A bearing is a type of mechanical component regularly found within mechanical assemblies, and such elements serve to reduce the friction between moving parts while constraining relative motion. Journal bearings and rolling-element bearings are two common types regularly used in various applications, and they both present different styles of construction and functionality to benefit specific needs. To best understand how journal and rolling-element bearings function, we will discuss each and their differences.
A journal bearing, more commonly known as a plain or sleeve bearing, is considered the most simplistic type as they are simply a bearing surface devoid of any rolling elements. The journal is considered the section of the shaft that is in contact with the bearing, and it slides over the bearing surface during standard operations. Journal bearings take advantage of a pressure wedge of fluid that is created between the shaft and bearing, and the journal is typically given wear-resistant properties for its protection. For the construction of the bearing pad, soft materials such as bronze, copper-lead, carbon, or babbitt metals may be used.
Due to a lack of rolling elements, a properly lubricated journal bearing theoretically can continue operations indefinitely without fail. Despite this, wear will occur when the supportive oil film begins to thin or becomes removed, such as when the shaft is in a resting state. Because of this, many bearing liners are produced from soft materials that provide lower frictional coefficients, and pump parts may also be implemented for the means of pressurizing the bearing until the protective hydrodynamic wedge is produced again.
Rolling-element bearings, or rolling bearings, are those in which the load of an assembly is placed onto rolling elements situated between races for more optimal distribution. Such bearings may come in one of two types, those of which are ball bearings and roller bearings. Ball bearings are one of the most common types, and they utilize balls placed between inner and outer races for the means of distributing loads. As the races have a groove that permits a loose assembly for the balls, they tend to contact each race across a narrow area.
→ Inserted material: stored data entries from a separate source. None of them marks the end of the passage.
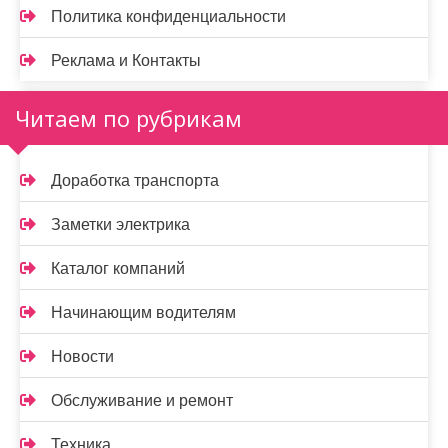
Политика конфиденциальности
Реклама и Контакты
Читаем по рубрикам
Доработка транспорта
Заметки электрика
Каталог компаний
Начинающим водителям
Новости
Обслуживание и ремонт
Техника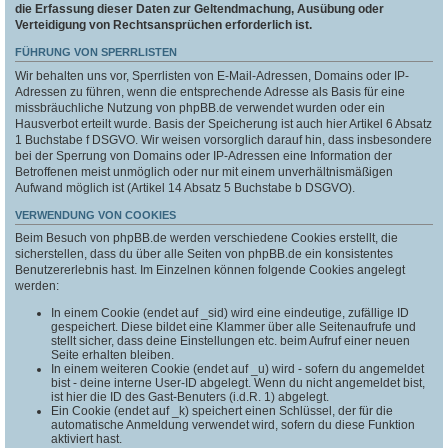
die Erfassung dieser Daten zur Geltendmachung, Ausübung oder
Verteidigung von Rechtsansprüchen erforderlich ist.
FÜHRUNG VON SPERRLISTEN
Wir behalten uns vor, Sperrlisten von E-Mail-Adressen, Domains oder IP-
Adressen zu führen, wenn die entsprechende Adresse als Basis für eine
missbräuchliche Nutzung von phpBB.de verwendet wurden oder ein
Hausverbot erteilt wurde. Basis der Speicherung ist auch hier Artikel 6 Absatz
1 Buchstabe f DSGVO. Wir weisen vorsorglich darauf hin, dass insbesondere
bei der Sperrung von Domains oder IP-Adressen eine Information der
Betroffenen meist unmöglich oder nur mit einem unverhältnismäßigen
Aufwand möglich ist (Artikel 14 Absatz 5 Buchstabe b DSGVO).
VERWENDUNG VON COOKIES
Beim Besuch von phpBB.de werden verschiedene Cookies erstellt, die
sicherstellen, dass du über alle Seiten von phpBB.de ein konsistentes
Benutzererlebnis hast. Im Einzelnen können folgende Cookies angelegt
werden:
In einem Cookie (endet auf _sid) wird eine eindeutige, zufällige ID
gespeichert. Diese bildet eine Klammer über alle Seitenaufrufe und
stellt sicher, dass deine Einstellungen etc. beim Aufruf einer neuen
Seite erhalten bleiben.
In einem weiteren Cookie (endet auf _u) wird - sofern du angemeldet
bist - deine interne User-ID abgelegt. Wenn du nicht angemeldet bist,
ist hier die ID des Gast-Benuters (i.d.R. 1) abgelegt.
Ein Cookie (endet auf _k) speichert einen Schlüssel, der für die
automatische Anmeldung verwendet wird, sofern du diese Funktion
aktiviert hast.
Roller bearings may come in a few common forms, those being cylindrical roller, spherical roller, gear, tapered roller, and needle roller bearings. Unlike ball bearings, roller bearings tend to have rolling elements that are cylindrical, semi-cylindrical, or tapered, though all are still contained within races. Roller bearings are beneficial for their ability to provide line contact, permitting a greater load capacity and shock resistance as compared to other bearing types.
In contrast to journal bearings, rolling-element bearings tend to have shorter lives due to the presence of multiple moving parts. As they become fatigued, spalled, or generally damaged, a rolling-element bearing may require replacement or repair before it fails. With all bearings, however, proper lubrication is always needed to deter the forces of friction for the means of efficiency and extending component service lives.